When He wanted to impress upon us what is the greatest commandment of the law, He goes to the Book of Deuteronomy. "Thou shalt love the Lord, thy God with thy whole heart and mind and soul, and your neighbor as yourself." That's out of the Hebrew Scriptures. Jesus knew those Scriptures. When He wanted to explain His whole mission, "The Spirit of God is upon Me. God sends Me to proclaim good news to the poor," and that whole passage in Luke's Gospel was taken from the Book of the Prophet Isaiah.

Jesus was a Jew first of all, and always in His life. In fact, He came to reform the Jewish religion, not to replace it. You hear in the Sermon on the Mount, "You have heard that it was said of old, 'Thou shalt not kill,' but I say to you, 'Don't even be angry with your brother or sister.'" In other words, not just don't kill, but get rid of anything that would lead you to kill. Jesus is fulfilling the law. That's what He says: "I come to fulfill the law, not to replace it or destroy it." So I think it's just a good reminder for us to reflect on the fact that Jesus first of all was a Jewish person when He came into this world.

Maybe that will help us to deepen our respect for the Jewish people in our world and try to work hard for peace in the Holy Land, which is so disrupted with violence and clashes between Christians and Jews.

Finally, I came across a quote from St. Ambrose that brings a good lesson for what Paul says at the end of the second lesson today: "You are yourselves, no longer slaves, but sons or daughters, and yours is the inheritance by God's grace." So Mary is the mother of God because she's the mother of Jesus who is son of God and her son, but then God passes that life onto us. "You yourselves are no longer slaves, but sons and daughters of God."

Ambrose back in the fourth century said, "Let Mary's soul be in each of you to proclaim the greatness of the Lord. Let her spirit be in each to rejoice in the Lord. Christ has only one mother in the flesh, but we all bring forth Christ in faith. On this feast," Ambrose says, "recall we all have conceived Christ in our hearts and are called to bring Him forth to a suffering world."
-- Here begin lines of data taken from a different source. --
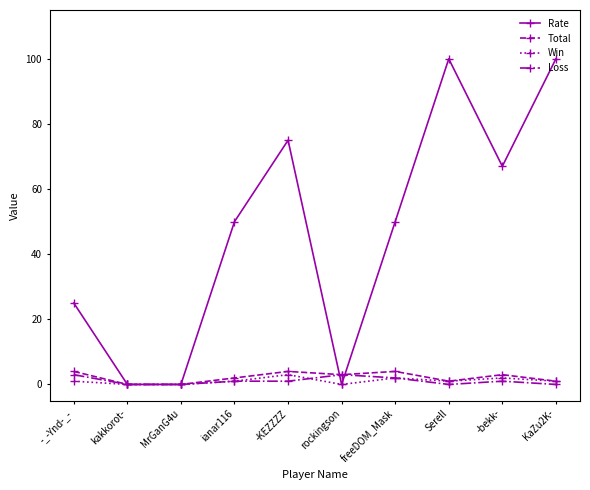

How many lines are shown in the chart?

4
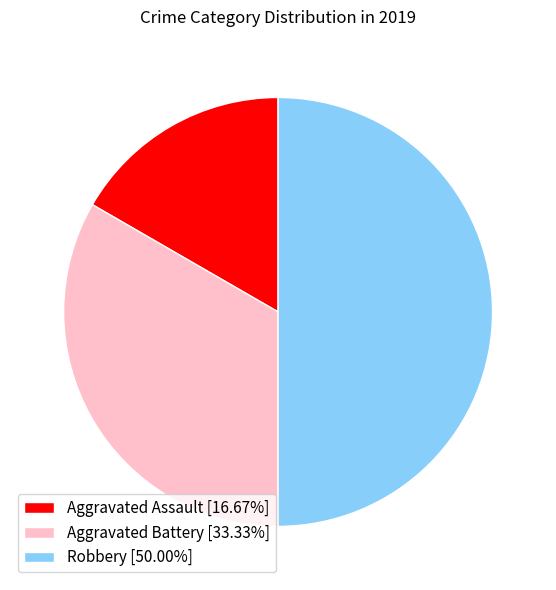

Is Aggravated Assault [16.67%] the majority of the pie?

No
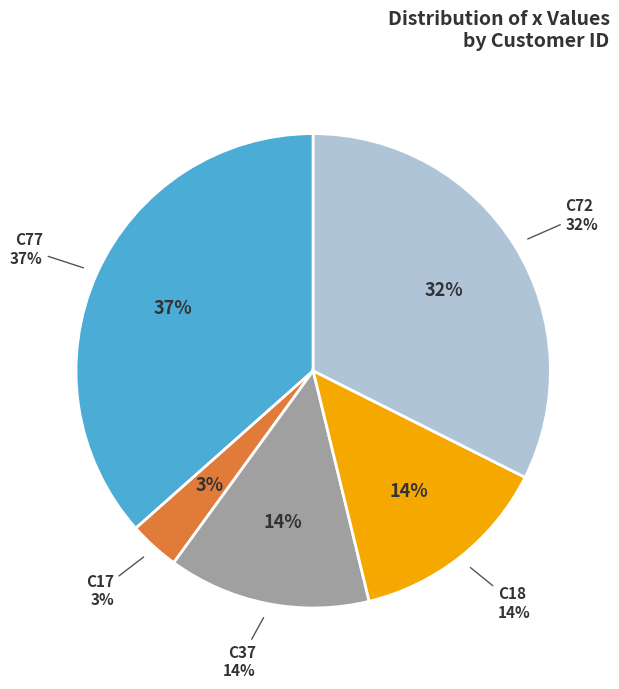

Which category has the biggest portion of the pie?

C77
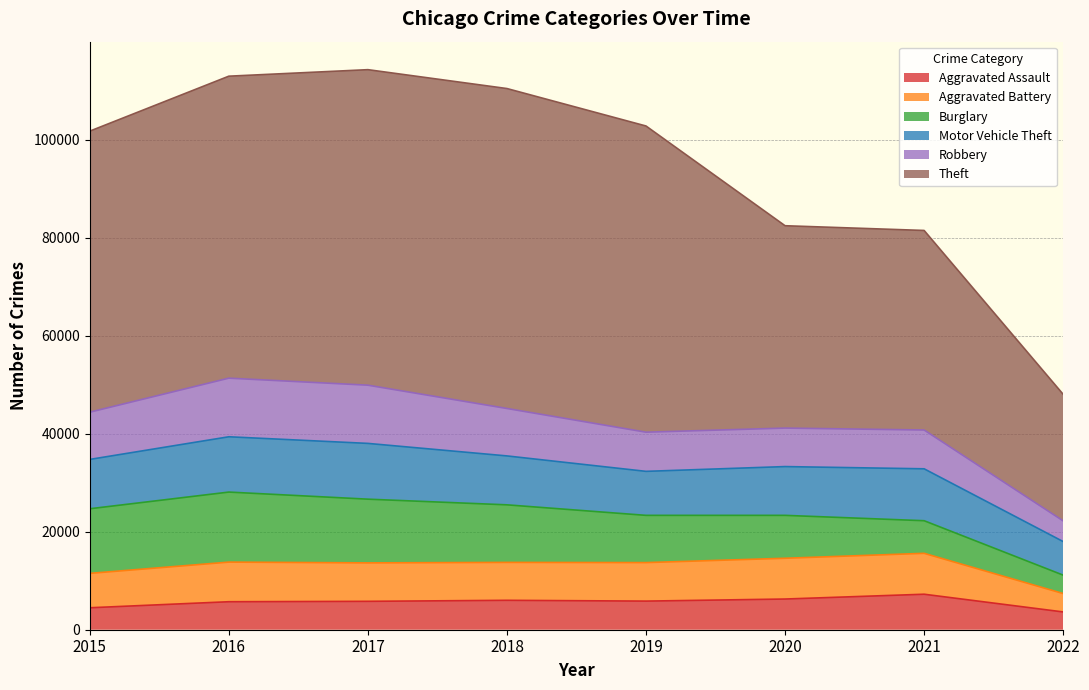

What is the difference between the highest and lowest values at 2019?

56636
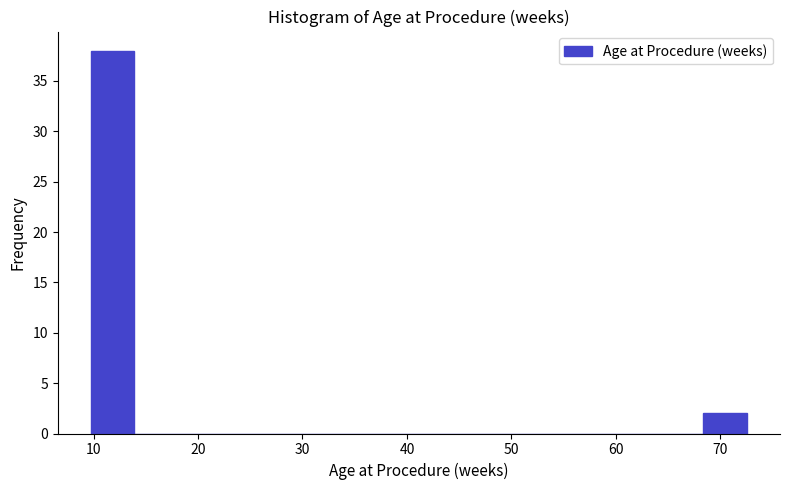

Reading left to right, list every bar in this chart as the range it spans on the x-axis followed by its height. Neither the bar edges nor the heights are printed on the chart, so give them approximately, as read against the axes.

10 to 14: 38
14 to 18: 0
18 to 22: 0
22 to 26: 0
26 to 31: 0
31 to 35: 0
35 to 39: 0
39 to 43: 0
43 to 47: 0
47 to 52: 0
52 to 56: 0
56 to 60: 0
60 to 64: 0
64 to 68: 0
68 to 73: 2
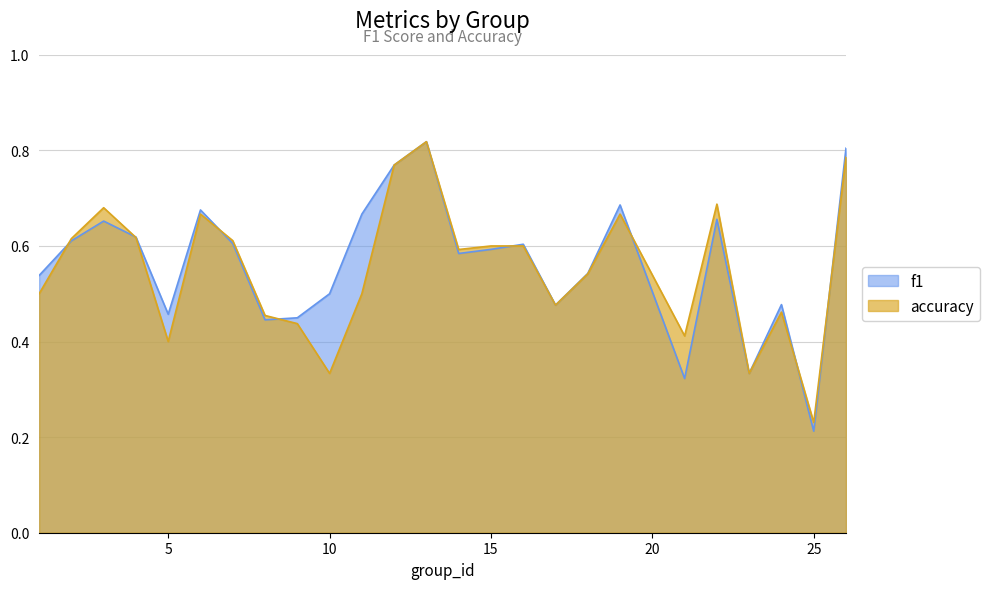

Reading left to right, what are all the values shown in this chart?

f1: 0.5	0.6	0.7	0.6	0.5	0.7	0.6	0.4	0.4	0.5	0.7	0.8	0.8	0.6	0.6	0.6	0.5	0.5	0.7	0.3	0.7	0.3	0.5	0.2	0.8
accuracy: 0.5	0.6	0.7	0.6	0.4	0.7	0.6	0.5	0.4	0.3	0.5	0.8	0.8	0.6	0.6	0.6	0.5	0.5	0.7	0.4	0.7	0.3	0.5	0.2	0.8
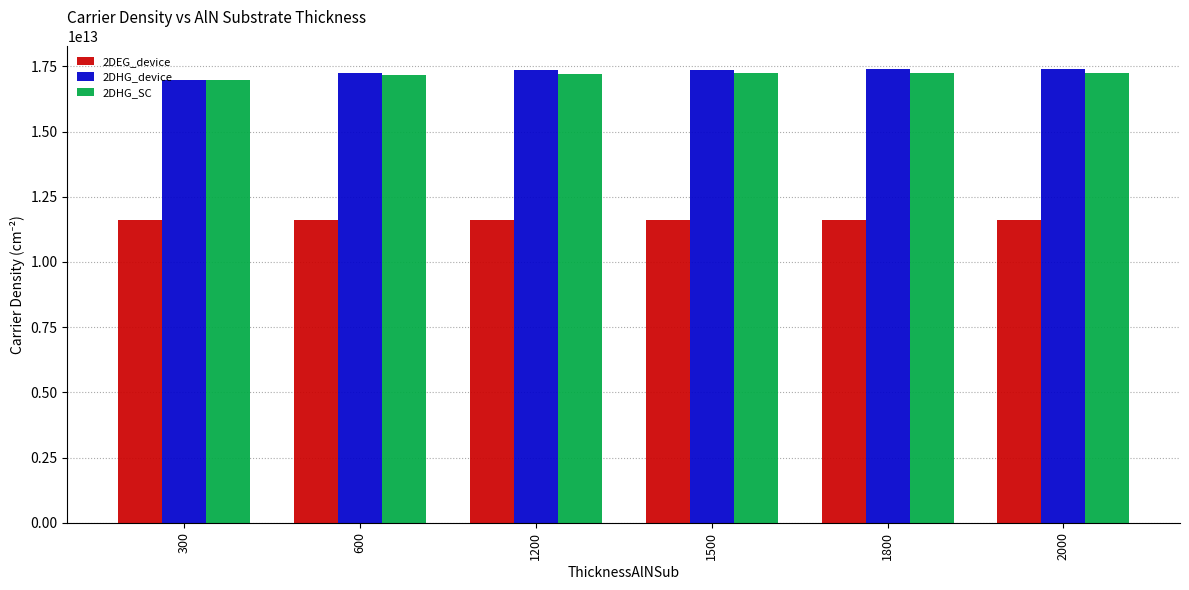

Rank the series by their maximum value, from highest to lowest.

2DHG_device, 2DHG_SC, 2DEG_device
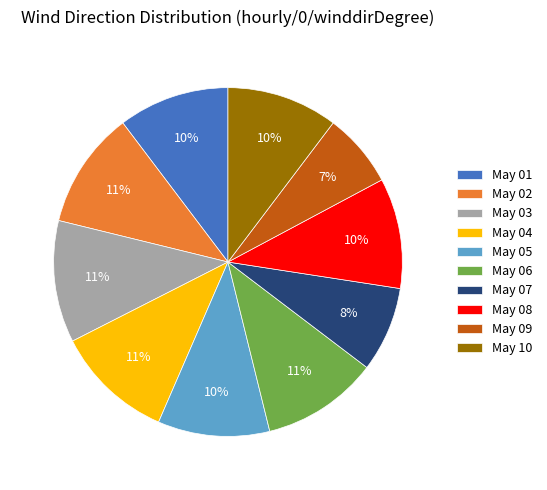

Do May 01 and May 10 together represent more than half of the pie?

No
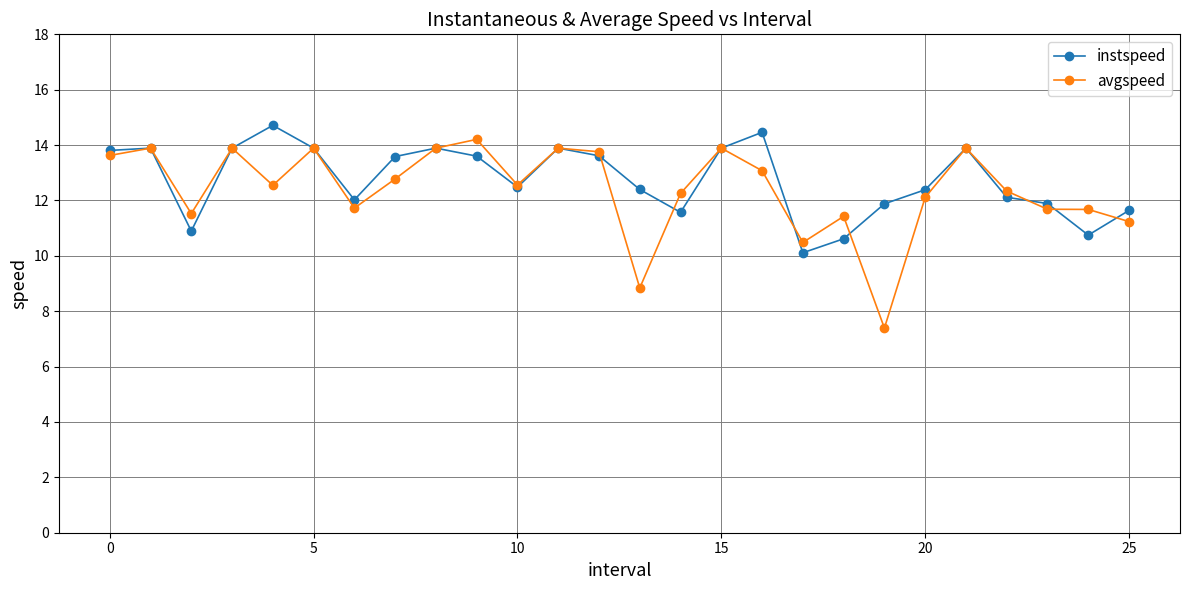

True or false: instspeed has more than 2 interior local peaks.

True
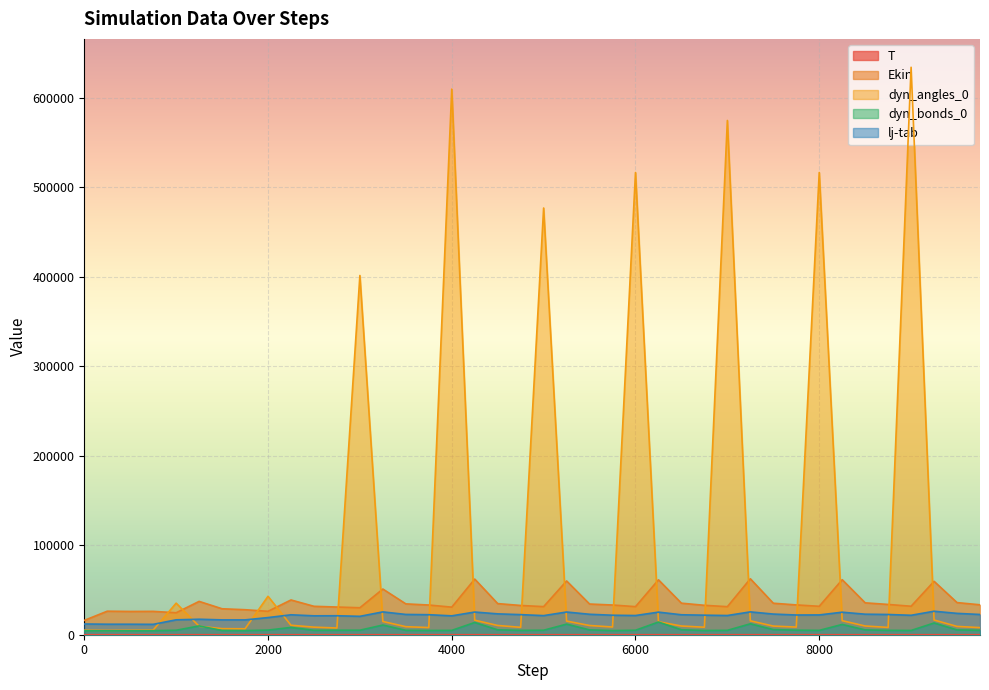

What is the highest value of the lj-tab series?

26254.4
This gives us inspiration, I hope, and incentive to bring that life of Jesus, which we share -- we become sons and daughters of God -- bring that life of Jesus into our world, most of all because we use this day as a day of prayer for peace. Work for peace. Instruct our young people in the ways of justice and peace. If each of us does our part in living out this aspect of our faith, we can begin this new year with the hope that we can bring tremendous changes in our world and move our human family towards peace and fullness of life for every person.